The recipient bank then has three working days from implementation of an EAPO to issue a declaration indicating whether and to what extent funds in the defendant’s account(s) have been preserved and, if so, on what date(s). This differs materially from the current regime of the saisie-arrêt. Under the saisie-arrêt regime, the affirmative declaration (déclaration affirmative) occurs at a later stage (unless the claimant holds an authentic deed, only once the saisie-arrêt has been validated by the court), in accordance with a specific procedure and the new code of civil proceedings does not provide any fixed timeframe to make the affirmative declaration (déclaration affirmative); 

(C) Duration of preservation 

The funds preserved by the EAPO will remain preserved as provided for in the EAPO until the EAPO is revoked, its enforcement is terminated or the judgment to which it relates has been successfully enforced; 

(D) Costs and fees 

The bank is entitled to seek payment or reimbursement from the creditor or the debtor of the costs incurred in implementing an EAPO to the extent it is entitled to such payment or reimbursement in relation to equivalent national orders.
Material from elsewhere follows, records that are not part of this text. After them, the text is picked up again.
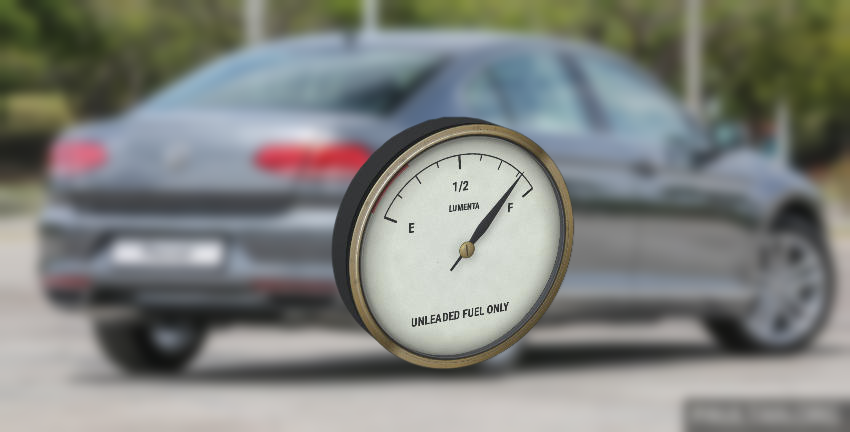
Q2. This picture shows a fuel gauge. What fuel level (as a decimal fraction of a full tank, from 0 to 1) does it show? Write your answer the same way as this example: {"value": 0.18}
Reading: {"value": 0.875}
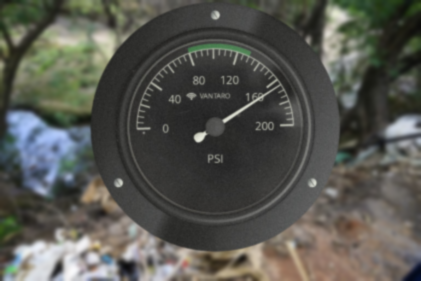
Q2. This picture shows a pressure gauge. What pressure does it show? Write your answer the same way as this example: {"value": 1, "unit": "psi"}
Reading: {"value": 165, "unit": "psi"}
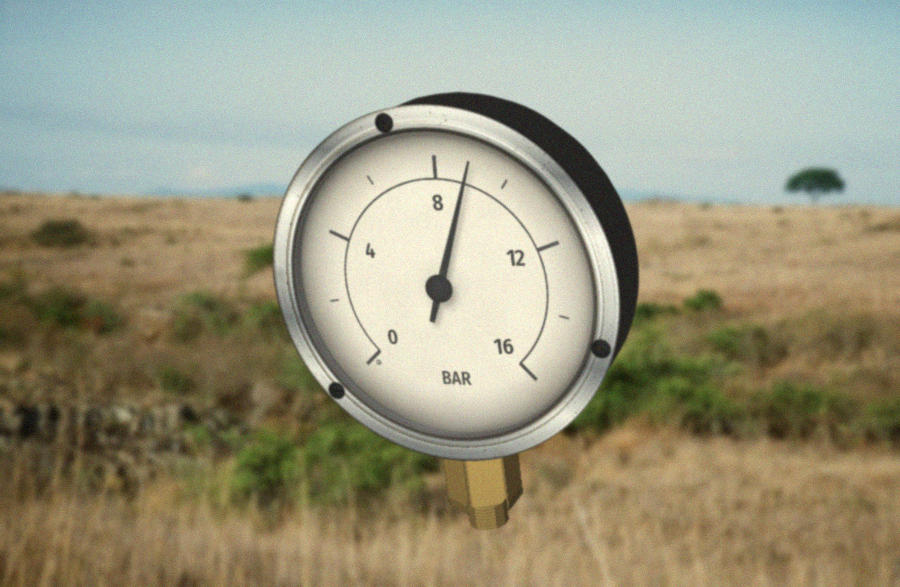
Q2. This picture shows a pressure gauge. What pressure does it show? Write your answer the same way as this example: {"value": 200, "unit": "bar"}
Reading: {"value": 9, "unit": "bar"}
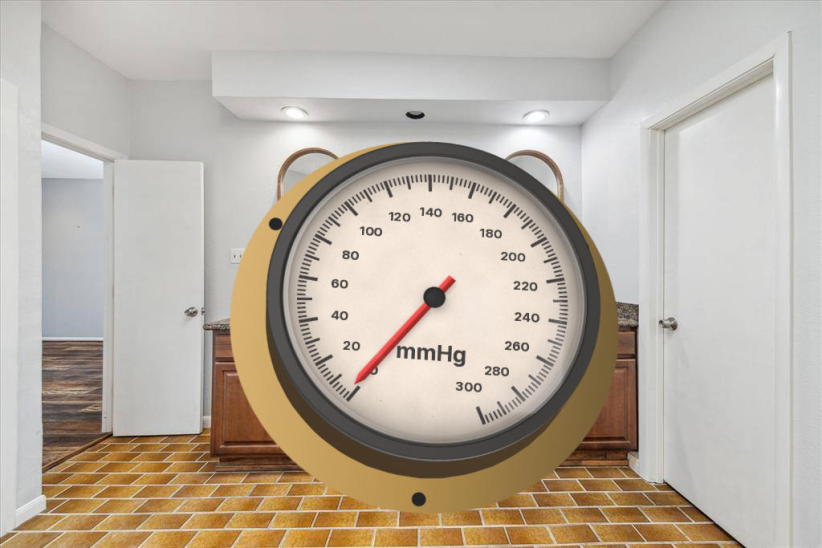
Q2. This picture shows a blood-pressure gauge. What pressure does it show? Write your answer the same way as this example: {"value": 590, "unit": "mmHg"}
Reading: {"value": 2, "unit": "mmHg"}
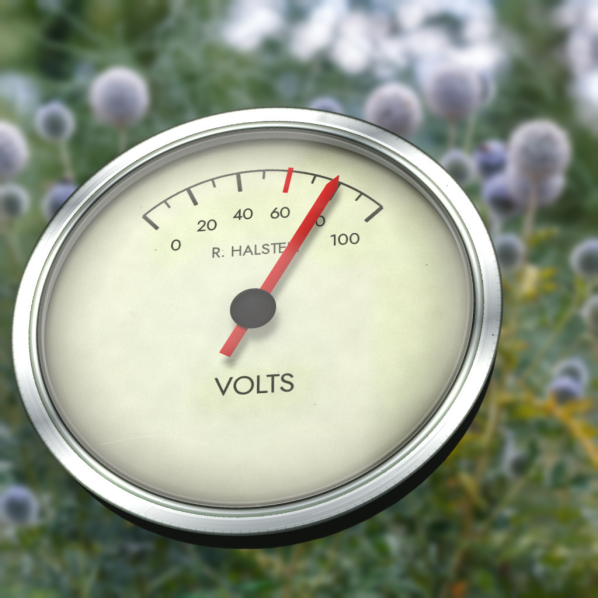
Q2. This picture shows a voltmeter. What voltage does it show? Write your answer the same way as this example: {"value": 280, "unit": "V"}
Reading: {"value": 80, "unit": "V"}
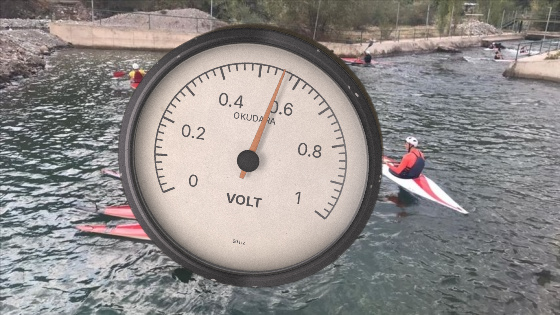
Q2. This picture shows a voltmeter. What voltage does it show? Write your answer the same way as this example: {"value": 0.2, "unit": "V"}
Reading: {"value": 0.56, "unit": "V"}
In this context, scholars traditionally admit, in the context of the saisie-arrêt, that a bank shall not bear the costs relating to the implementation and enforcement of an order. Recoverable costs must take into account the complexity of the implementation of the EAPO and shall not be higher than the fees that would be charged for the implementation of equivalent national orders (such as saisie-arrêt). 

3. Information about bank accounts 

The EAPO Regulation allows claimants post-judgment to make a preliminary request for information about the defendant’s bank account(s).
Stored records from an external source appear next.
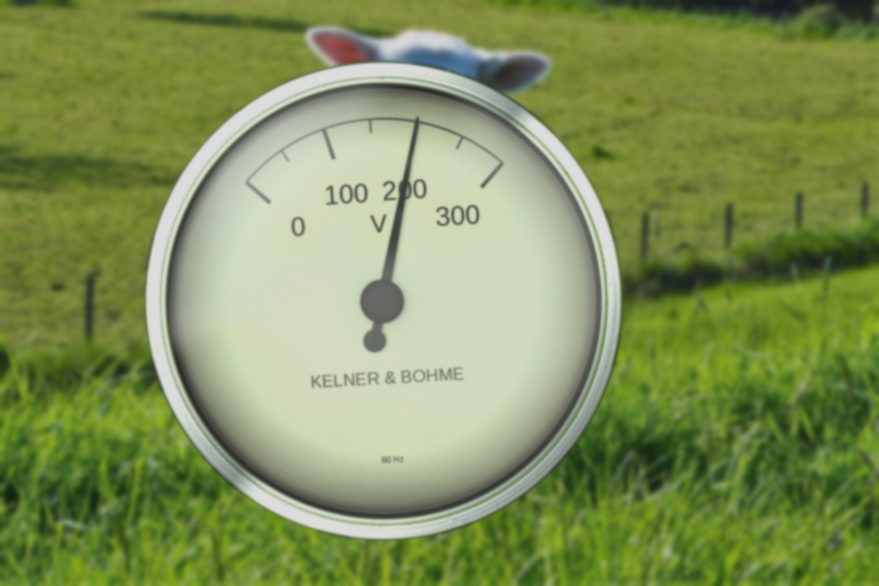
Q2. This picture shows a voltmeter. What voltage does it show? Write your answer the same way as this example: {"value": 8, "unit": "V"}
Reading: {"value": 200, "unit": "V"}
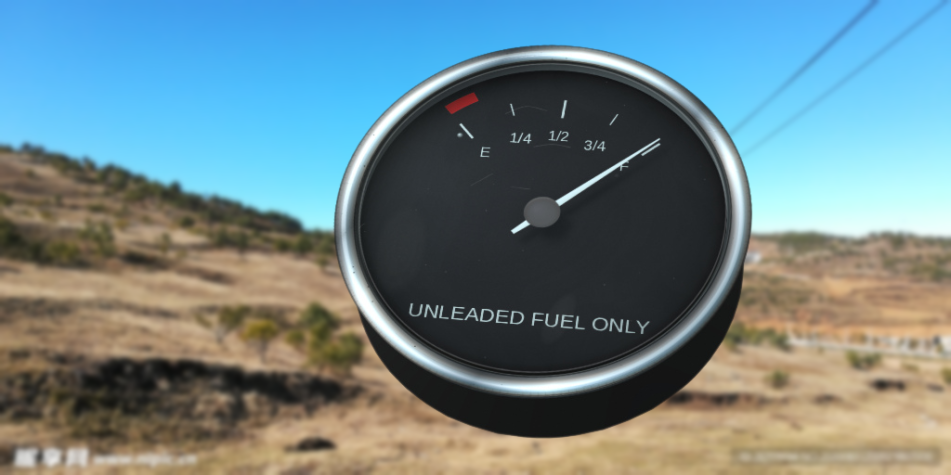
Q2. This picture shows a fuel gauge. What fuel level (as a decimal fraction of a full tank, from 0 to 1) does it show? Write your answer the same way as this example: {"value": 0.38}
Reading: {"value": 1}
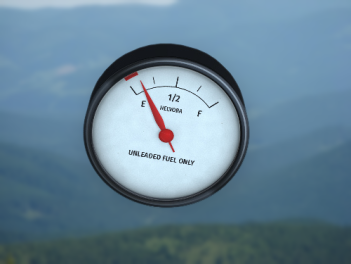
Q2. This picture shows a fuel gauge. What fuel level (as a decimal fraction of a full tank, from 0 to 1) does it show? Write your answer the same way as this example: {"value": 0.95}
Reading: {"value": 0.125}
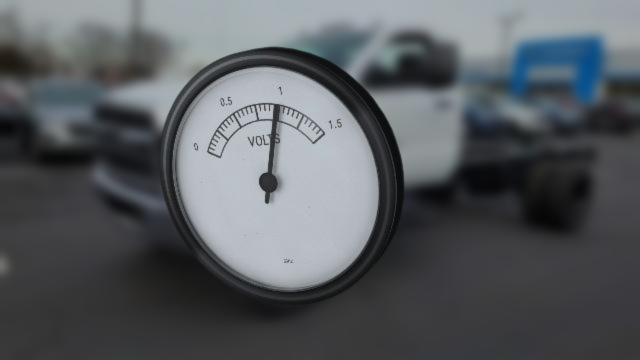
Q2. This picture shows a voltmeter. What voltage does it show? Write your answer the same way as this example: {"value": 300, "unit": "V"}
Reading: {"value": 1, "unit": "V"}
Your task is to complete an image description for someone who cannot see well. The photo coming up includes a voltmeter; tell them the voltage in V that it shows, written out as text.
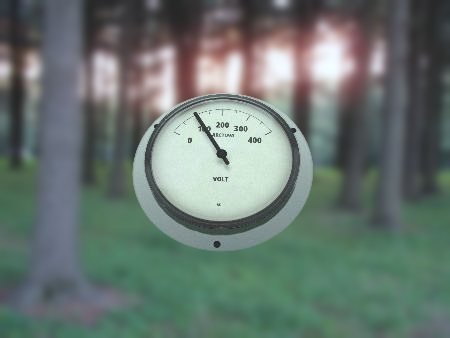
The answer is 100 V
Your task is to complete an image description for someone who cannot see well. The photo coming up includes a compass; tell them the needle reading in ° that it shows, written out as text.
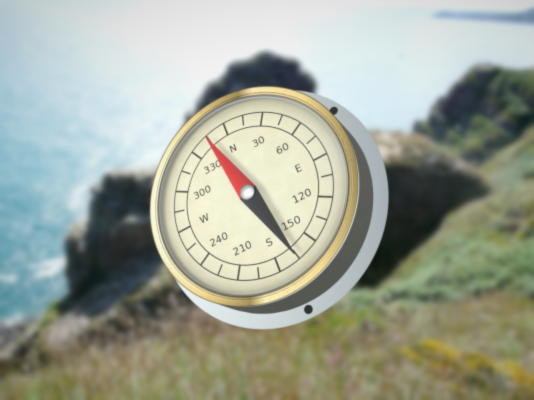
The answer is 345 °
If the claimant is not able to identify the bank(s) with which the defendant holds account(s), he/she can request in the EAPO application form that such information is obtained by the relevant court from the information authority in the EU Member State of the proposed enforcement (this would, according to the above bill, be the CSSF).


  • Upon request of the relevant court, the CSSF shall “expeditiously” attempt to obtain the relevant information from the banks. Luxembourg would elect for a regime that imposes an obligation for all the banks on its territory to declare, upon request of the CSSF, whether the debtor has any bank account with it (bill n° 7083, Art. 3 §2). 
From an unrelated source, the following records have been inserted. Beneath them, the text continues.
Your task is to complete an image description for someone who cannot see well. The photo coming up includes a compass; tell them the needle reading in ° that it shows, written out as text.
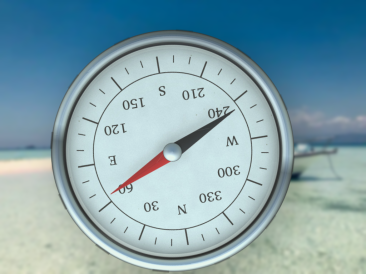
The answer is 65 °
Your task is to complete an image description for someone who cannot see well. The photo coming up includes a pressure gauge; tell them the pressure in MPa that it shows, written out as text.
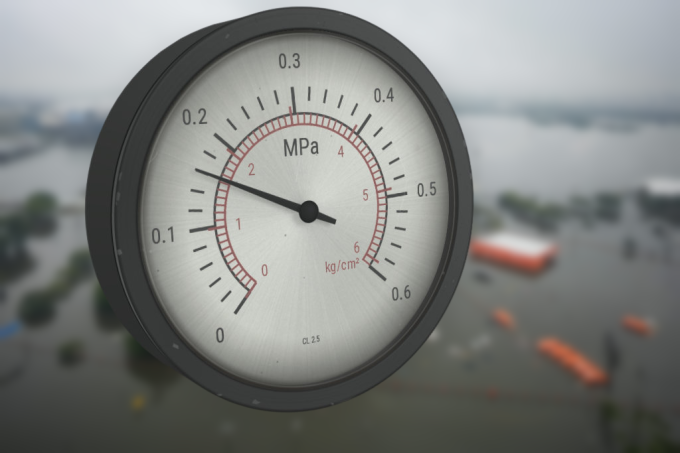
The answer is 0.16 MPa
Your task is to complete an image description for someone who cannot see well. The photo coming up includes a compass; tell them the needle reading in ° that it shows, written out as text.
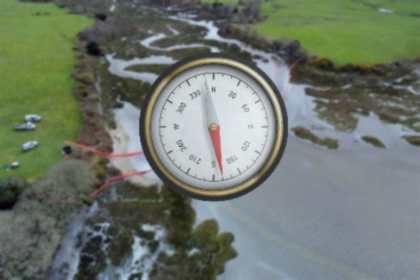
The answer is 170 °
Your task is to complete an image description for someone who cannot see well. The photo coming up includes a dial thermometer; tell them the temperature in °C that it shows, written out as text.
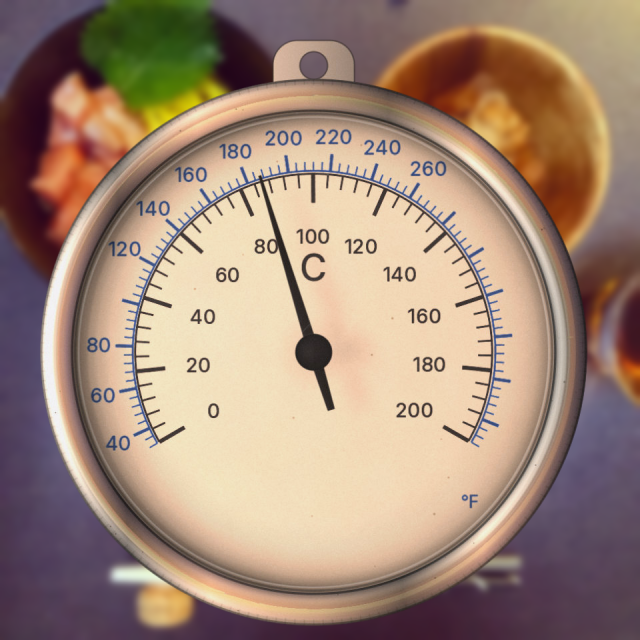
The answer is 86 °C
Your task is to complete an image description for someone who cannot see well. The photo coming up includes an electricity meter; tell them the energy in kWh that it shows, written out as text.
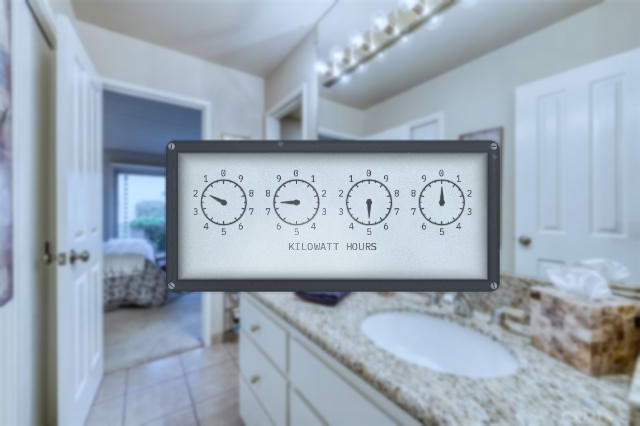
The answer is 1750 kWh
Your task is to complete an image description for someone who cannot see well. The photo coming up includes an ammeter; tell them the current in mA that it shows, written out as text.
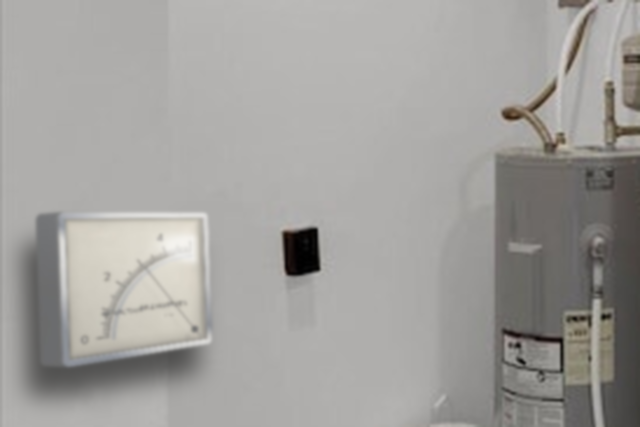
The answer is 3 mA
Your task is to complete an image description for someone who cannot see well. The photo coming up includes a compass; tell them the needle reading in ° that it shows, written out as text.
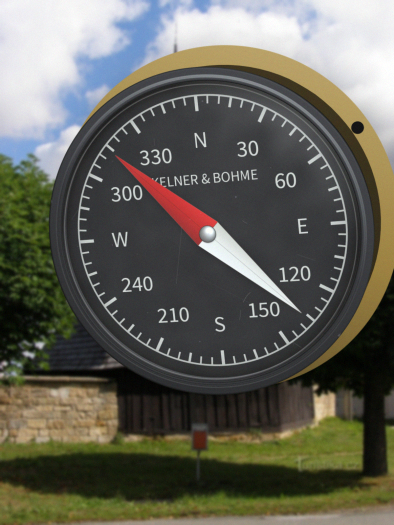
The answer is 315 °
  • Information obtained in this way is not provided directly to the claimant, but only to the requesting court. It is proposed that the CSSF will pass on this information to the chief public prosecutor, who will forward the information to the requesting court (bill n° 7083, Art. 3 §3). 

  • Any notification of the defendant is to be deferred for 30 days to avoid jeopardising the effect of the EAPO. Banks are likely to have to adapt their general terms and conditions to that end. 

  • Banks are also entitled to charge a fee to cover the costs of providing account information. The fee must not be higher than the costs actually incurred and (where applicable) not higher than the fees charged for the equivalent national orders. 

4. Bank liability 

Banks may potentially be held liable towards the claimant and/or the defendant for performing their obligations under the EAPO Regulation defectively (e.g. by erroneously preserving more funds than specified in the EAPO or preserving the wrong funds or incorrectly issuing its declaration of implementation). Any liability of the bank for failure to comply with its obligation under the EAPO Regulation is governed by the law of the Member State of enforcement (that is Luxembourg law so far as Luxembourg banks are concerned).